Si comme on le dit l’espoir est en train de quitter le monde, alors beaucoup de choses devront le quitter avant lui. La richesse pour commencer. L’amour. Et bien sûr, les rêves. Pourtant à Scampia, la banlieue la plus mal famée de Naples, les rêveurs ne s’annoncent pas vaincus. Bien au contraire. 

Il pleut à torrent à Scampia, une banlieue de Naples, et la scène semble tout droit sortie d’un film d’horreur. L’eau goutte des toits des immeubles, dont la forme fait penser aux voiles d’un bateau, d’où leurs surnoms. Le bruit des gouttes de pluie qui s’écrasent d’une passerelle en métal à l’autre fait penser à celui d’un robinet qui fuit. Les passerelles semblent suspendues au dessus de la cour intérieure, et mènent aux cages d’escalier. De l’extérieur, ces grands blocs de bétons ne sont pas très accueillants, seule une porte relativement étroite mène à l’intérieur. Il fait sombre, mais les dégâts sont évidents : les nombreuses vitres brisées n’ont pas été remplacées. Les portes ? Cassées.

+++++

*Consignes de travail*.
1 > Dans l'extrait sur Scampia, à quoi la forme des toits des immeubles fait-elle penser ?
2 > Résumez sous forme de liste le paragraphe de l'extrait sur Scampia qui commence par « Il pleut à torrent à Scampia », en gardant ses faits principaux.
3 > Recopiez, dans l'extrait sur Scampia, le passage qui commence par les mots contenant "Si comme on" et se termine par "Bien au contraire.".

*Enregistrements fournis*.
+++++

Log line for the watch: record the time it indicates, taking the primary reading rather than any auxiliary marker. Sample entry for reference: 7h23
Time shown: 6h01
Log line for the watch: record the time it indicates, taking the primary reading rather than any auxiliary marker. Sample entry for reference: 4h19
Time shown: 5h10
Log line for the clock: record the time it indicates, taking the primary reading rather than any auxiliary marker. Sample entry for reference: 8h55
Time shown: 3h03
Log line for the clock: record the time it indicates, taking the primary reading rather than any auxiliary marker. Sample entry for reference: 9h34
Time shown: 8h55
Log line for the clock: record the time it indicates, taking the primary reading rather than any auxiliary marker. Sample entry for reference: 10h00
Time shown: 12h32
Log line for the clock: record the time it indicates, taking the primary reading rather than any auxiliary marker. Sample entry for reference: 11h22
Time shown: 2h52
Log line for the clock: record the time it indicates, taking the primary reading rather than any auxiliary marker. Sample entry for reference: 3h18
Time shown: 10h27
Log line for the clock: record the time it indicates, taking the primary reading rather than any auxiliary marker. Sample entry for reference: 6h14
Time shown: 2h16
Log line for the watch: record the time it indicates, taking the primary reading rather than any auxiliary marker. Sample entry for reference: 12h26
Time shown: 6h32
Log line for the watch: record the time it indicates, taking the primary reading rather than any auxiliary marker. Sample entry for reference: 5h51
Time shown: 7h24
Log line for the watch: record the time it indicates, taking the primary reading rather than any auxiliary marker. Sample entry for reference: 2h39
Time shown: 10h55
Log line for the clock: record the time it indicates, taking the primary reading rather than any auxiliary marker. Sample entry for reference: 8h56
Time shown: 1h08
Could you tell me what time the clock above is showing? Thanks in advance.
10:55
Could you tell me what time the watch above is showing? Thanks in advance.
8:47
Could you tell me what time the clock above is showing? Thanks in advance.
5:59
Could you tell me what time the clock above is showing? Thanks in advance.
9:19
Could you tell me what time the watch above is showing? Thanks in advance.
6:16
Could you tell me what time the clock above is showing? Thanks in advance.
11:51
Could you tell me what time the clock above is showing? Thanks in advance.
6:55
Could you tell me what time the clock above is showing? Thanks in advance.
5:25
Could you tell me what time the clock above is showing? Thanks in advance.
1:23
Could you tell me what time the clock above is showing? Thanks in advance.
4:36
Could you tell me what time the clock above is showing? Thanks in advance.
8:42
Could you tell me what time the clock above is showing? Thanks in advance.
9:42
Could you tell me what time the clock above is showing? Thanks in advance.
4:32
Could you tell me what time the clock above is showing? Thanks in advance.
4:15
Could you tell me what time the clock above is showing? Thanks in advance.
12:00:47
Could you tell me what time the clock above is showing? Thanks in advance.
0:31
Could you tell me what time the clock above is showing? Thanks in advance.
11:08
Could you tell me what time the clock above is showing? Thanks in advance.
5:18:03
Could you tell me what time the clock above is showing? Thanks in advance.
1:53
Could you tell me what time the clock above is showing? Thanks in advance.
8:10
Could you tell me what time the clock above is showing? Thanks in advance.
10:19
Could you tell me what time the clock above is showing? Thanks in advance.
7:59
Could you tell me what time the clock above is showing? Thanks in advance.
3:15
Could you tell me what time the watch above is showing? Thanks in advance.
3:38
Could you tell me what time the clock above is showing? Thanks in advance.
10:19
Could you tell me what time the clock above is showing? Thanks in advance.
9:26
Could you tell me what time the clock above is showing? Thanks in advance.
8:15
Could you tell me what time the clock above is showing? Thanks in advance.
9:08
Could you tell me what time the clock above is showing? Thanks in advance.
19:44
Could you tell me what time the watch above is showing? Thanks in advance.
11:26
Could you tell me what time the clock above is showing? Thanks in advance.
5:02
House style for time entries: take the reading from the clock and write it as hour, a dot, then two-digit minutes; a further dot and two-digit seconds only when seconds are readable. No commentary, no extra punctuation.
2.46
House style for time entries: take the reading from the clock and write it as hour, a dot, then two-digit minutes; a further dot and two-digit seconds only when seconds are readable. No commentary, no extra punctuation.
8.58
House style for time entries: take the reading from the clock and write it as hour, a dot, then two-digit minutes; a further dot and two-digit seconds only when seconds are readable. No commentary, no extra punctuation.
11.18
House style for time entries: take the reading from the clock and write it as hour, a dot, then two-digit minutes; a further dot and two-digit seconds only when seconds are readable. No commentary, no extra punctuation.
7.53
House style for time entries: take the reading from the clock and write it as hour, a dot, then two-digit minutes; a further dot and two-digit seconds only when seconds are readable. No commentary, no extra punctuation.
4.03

+++++

*Corrigé*.
1 > Aux voiles d'un bateau.

2 >
- Il pleut à torrent à Scampia, une banlieue de Naples, et la scène rappelle un film d'horreur.
- L'eau goutte des toits des immeubles, dont la forme évoque les voiles d'un bateau.
- Les gouttes qui tombent d'une passerelle en métal à l'autre font le bruit d'un robinet qui fuit.
- Les passerelles, comme suspendues au-dessus de la cour intérieure, mènent aux cages d'escalier.
- Ces grands blocs de béton sont peu accueillants, avec une seule porte assez étroite pour entrer.
- À l'intérieur, il fait sombre, les vitres brisées n'ont pas été remplacées et les portes sont cassées.

3 >
Si comme on le dit l’espoir est en train de quitter le monde, alors beaucoup de choses devront le quitter avant lui. La richesse pour commencer. L’amour. Et bien sûr, les rêves. Pourtant à Scampia, la banlieue la plus mal famée de Naples, les rêveurs ne s’annoncent pas vaincus. Bien au contraire.